◆ **THE TASK**: The reply should hold every line of the listing exactly, and none of its images.

Content starts

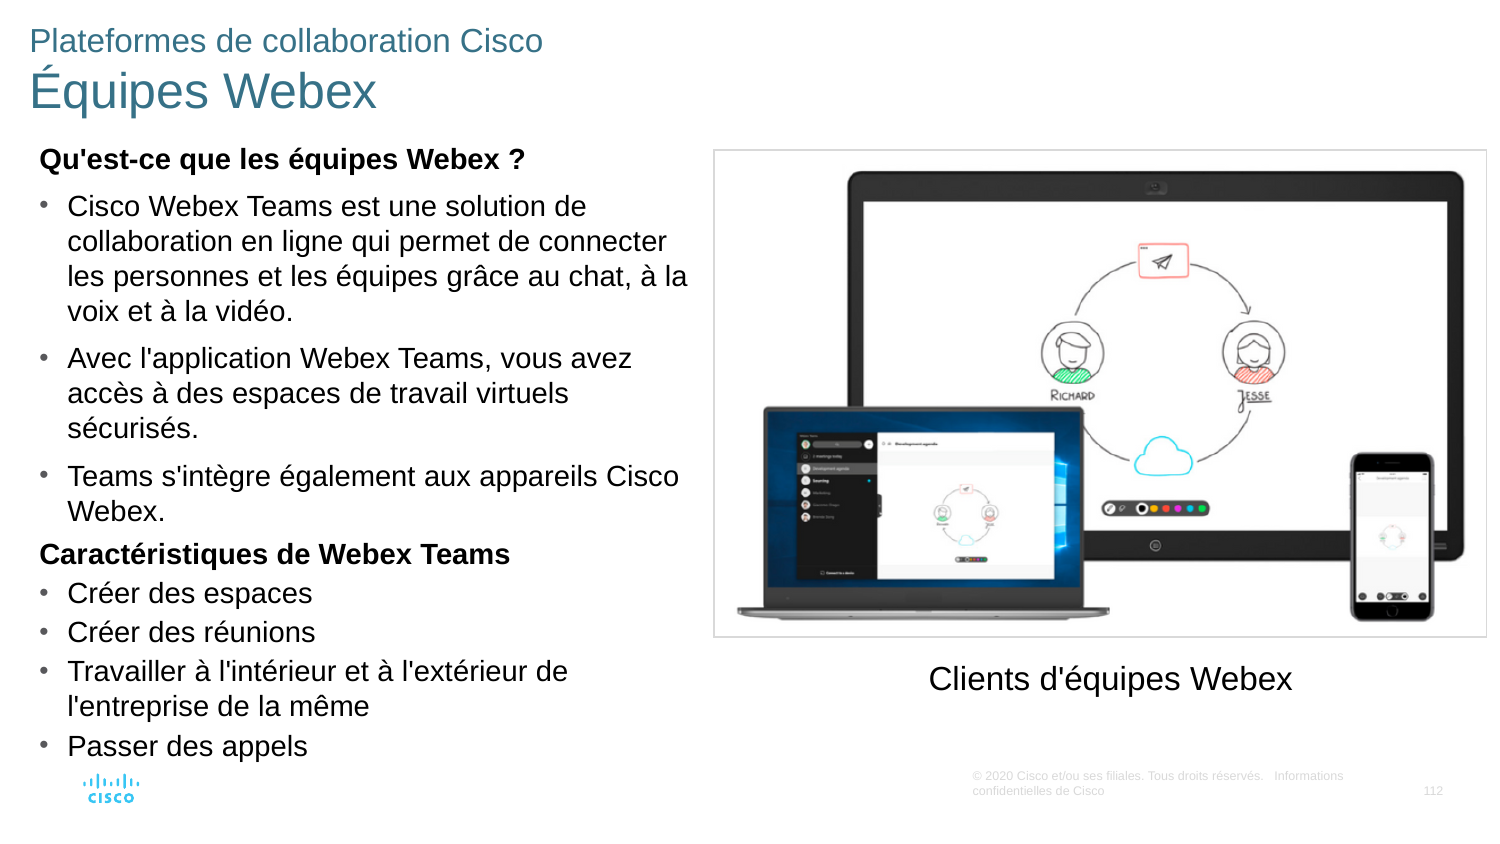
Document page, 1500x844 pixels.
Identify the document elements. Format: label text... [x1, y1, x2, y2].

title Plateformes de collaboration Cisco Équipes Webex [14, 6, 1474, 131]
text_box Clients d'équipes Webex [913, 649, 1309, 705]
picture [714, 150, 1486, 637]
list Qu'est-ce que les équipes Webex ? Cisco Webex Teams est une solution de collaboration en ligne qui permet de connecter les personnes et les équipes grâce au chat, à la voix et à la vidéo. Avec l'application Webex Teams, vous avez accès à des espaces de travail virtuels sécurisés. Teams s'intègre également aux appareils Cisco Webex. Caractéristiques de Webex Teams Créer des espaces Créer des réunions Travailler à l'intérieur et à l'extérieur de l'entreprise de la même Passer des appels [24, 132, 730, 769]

Content ends

◆ **RESPONSE**:
Document page, 1500x844 pixels.
Identify the document elements. Format: label text... [x1, y1, x2, y2].

title Plateformes de collaboration Cisco Équipes Webex [14, 6, 1474, 131]
text_box Clients d'équipes Webex [913, 649, 1309, 705]
picture [714, 150, 1486, 637]
list Qu'est-ce que les équipes Webex ? Cisco Webex Teams est une solution de collaboration en ligne qui permet de connecter les personnes et les équipes grâce au chat, à la voix et à la vidéo. Avec l'application Webex Teams, vous avez accès à des espaces de travail virtuels sécurisés. Teams s'intègre également aux appareils Cisco Webex. Caractéristiques de Webex Teams Créer des espaces Créer des réunions Travailler à l'intérieur et à l'extérieur de l'entreprise de la même Passer des appels [24, 132, 730, 769]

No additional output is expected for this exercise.